Dataset items:
###
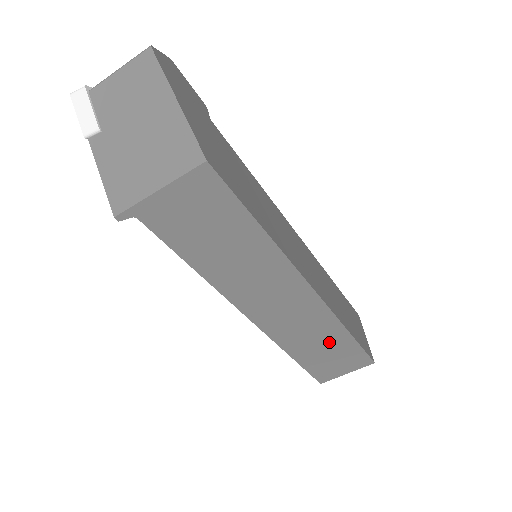
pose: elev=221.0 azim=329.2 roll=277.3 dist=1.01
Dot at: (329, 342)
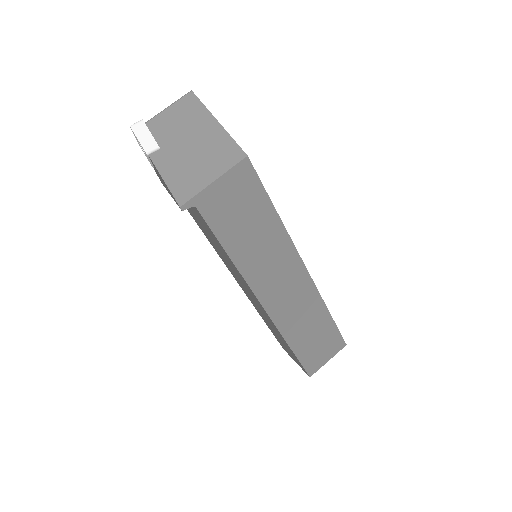
Dot at: (316, 325)
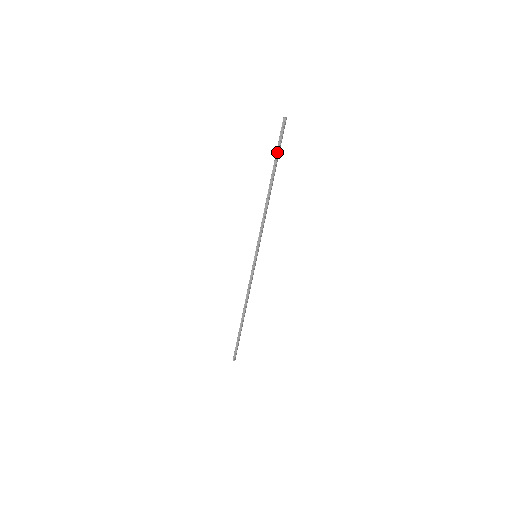
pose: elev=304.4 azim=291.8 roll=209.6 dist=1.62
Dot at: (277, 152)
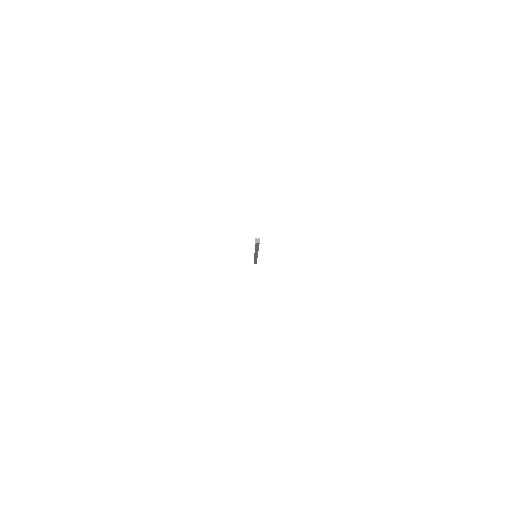
Dot at: (256, 247)
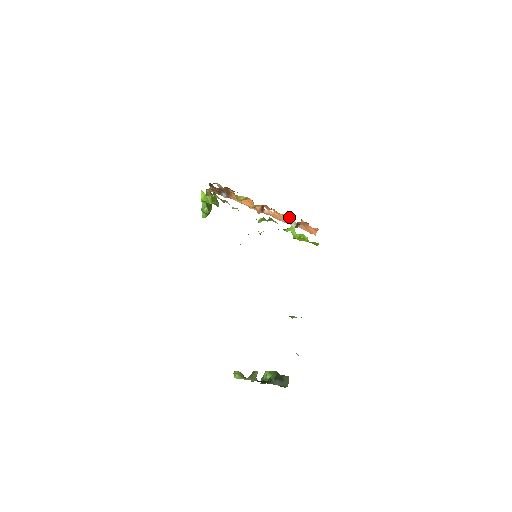
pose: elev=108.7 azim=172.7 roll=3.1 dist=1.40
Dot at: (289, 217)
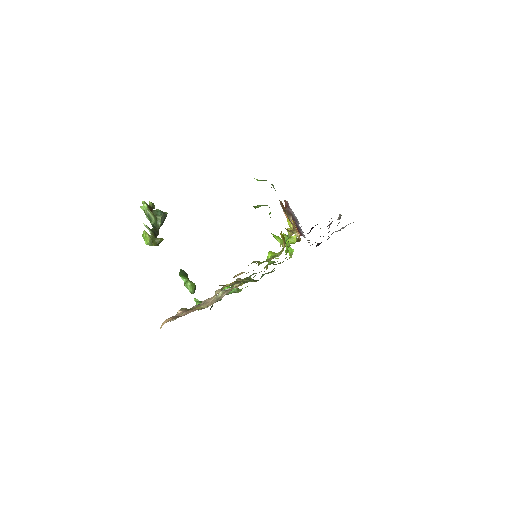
###
**WHAT IS ASKED**
Rewrite the lines of the data with every "pose" switched to "camera", keeping everything else the same and leaving out the pictures.

**WRITTEN SOLUTION**
camera: elev=221.0 azim=329.2 roll=277.3 dist=1.01
Dot at: (329, 342)
Dot at: (316, 325)
camera: elev=304.4 azim=291.8 roll=209.6 dist=1.62
Dot at: (277, 152)
Dot at: (256, 247)
camera: elev=108.7 azim=172.7 roll=3.1 dist=1.40
Dot at: (289, 217)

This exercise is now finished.